While it's convenient to blame the carnage on the response to the Covid pandemic, the damage to the speedball-addicted financial system had already reached extremes before the pandemic: the addiction began decades ago, but like all addictions, the amount of stimulus needed to maintain the high keeps expanding, and eventually the need can't be met without toxic doses: then the junkie / addicted system collapses.

. . .

The problem with addiction is you're dependent on the high, no matter what the eventual consequences may be. Long-term consequences are ignored because all that matters to the addict is to get the next Fed speedball and throw it on the gambling table to keep the high going.

Our entire economy is now dependent on ever-expanding speculative gains. Should the casino winnings falter, our economy will crash, and given the primacy of money and consumption in our society and political system, the financial collapse of the Fed's casino lunacy will sweep those systems over the falls.

. . .

In this delusional state of supreme confidence, the addict loses touch with reality, i.e. the fatal consequences of the addiction. That's the detour we've taken in becoming addicted to the Fed's free-money speedballs. Now the rutted road has ended in a trackless wilderness. There is no way back and no way forward. The addict's addled confidence will push them into the ice-cold river, and as they're swept over the falls, the realization that it was all a drug-induced delusion will come too late to make a difference.


Again, more at the link.

You and I are already seeing the consequences of this addiction in the falling purchasing power of the dollars in our pocket.  Our wages and salaries have not kept pace with the true inflation rate (which has been grossly miscalculated and understated by government for decades) since the 1980's.  We're now seeing true inflation running at or over 10% a year for many consumers, and it's getting worse, fueled by far too much "funny money" in the system.  Sadly, for many of us, we couldn't keep our heads above water without the aid of some of that "funny money".  Just look at the number of renters who've lost their jobs, and would be evicted but for COVID-19 moratoriums on eviction, or those who depend on Federal government-boosted unemployment benefits, or those who need their (infrequent) stimulus checks to survive.

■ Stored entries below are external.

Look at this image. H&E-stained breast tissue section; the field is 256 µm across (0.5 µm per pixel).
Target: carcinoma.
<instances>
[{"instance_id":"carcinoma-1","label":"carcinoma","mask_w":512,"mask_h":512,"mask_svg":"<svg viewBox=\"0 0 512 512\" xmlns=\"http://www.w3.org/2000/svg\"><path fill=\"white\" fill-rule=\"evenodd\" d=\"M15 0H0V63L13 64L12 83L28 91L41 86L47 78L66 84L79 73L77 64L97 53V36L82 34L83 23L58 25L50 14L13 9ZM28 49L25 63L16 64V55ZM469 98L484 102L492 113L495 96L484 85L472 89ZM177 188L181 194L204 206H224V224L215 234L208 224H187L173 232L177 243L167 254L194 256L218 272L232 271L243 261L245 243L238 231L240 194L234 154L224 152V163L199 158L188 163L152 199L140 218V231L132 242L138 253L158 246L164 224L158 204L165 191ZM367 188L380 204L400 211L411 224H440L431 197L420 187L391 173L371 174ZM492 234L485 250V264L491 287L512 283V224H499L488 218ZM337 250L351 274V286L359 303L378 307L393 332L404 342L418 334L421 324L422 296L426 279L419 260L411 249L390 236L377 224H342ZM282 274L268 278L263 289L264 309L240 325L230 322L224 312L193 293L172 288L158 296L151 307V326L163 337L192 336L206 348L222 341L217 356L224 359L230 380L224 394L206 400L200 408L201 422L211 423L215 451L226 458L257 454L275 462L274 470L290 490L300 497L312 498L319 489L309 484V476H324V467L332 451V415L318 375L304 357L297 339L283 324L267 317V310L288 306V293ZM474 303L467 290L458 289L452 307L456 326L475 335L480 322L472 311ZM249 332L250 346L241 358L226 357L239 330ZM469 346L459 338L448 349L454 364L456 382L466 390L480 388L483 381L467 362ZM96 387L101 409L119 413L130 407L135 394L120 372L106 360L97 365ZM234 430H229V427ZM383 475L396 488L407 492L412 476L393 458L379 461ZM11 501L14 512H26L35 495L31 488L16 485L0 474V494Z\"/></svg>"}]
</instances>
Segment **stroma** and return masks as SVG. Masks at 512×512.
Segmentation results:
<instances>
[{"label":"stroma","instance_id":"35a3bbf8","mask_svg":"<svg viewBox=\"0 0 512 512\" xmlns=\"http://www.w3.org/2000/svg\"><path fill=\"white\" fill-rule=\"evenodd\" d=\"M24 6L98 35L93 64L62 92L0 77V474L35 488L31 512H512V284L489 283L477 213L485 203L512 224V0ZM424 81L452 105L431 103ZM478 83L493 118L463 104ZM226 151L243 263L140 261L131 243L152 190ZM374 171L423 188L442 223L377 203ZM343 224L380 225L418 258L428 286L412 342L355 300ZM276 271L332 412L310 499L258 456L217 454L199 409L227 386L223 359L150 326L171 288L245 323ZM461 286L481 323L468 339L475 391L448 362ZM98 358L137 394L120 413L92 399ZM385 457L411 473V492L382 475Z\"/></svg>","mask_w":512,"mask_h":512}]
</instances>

It's a mess - and it's going to get worse.  As I've said many times before, batten down your hatches and make the best preparations you can.

Peter


5 comments:

Old NFO said...

This isn't going to end well.

John in Indy said...

The eviction moratorium will crush the small landlords, especially those who financed their purchases, the reno to rent plan which worked for many years, where the renters would pay off the loans, allowing the landlord to plan for a retirement income 20 years out. These guys will be gone, clearing the field for the large investment bank owners to get property cheaply.
On the money side, we're screwed. Those who can will exit currency for hard or productive assets, and will try to own them outright, see, for example, Bill Gates buying hundreds of thousands of acres of farmland.
The financial panic is not here yet, but will occur when the ordinary MSM viewer realizes how screwed they are. Bad times.
John in Indy

Paul M said...

America is toast, and the elites don't care because their money is offshore.

Ray - SoCal said...

So far the actual rent payment rate is pretty good in the US.

And in areas evictions are finally happening.

Unknown said...

It's worse than this.
If you've been following the Gamestop stock fiasco, you've learned that a great many (likely even a majority) of the stock shares being sold on the markets don't actually exist.
Bonds, if anything, are even worse.
And most of the moves made by major financial players seem to be a game of hot potato with toxic assets.
Who's going to be holding something of actual value when the music stops?
I don't know.
But I'm absolutely positive it isn't us.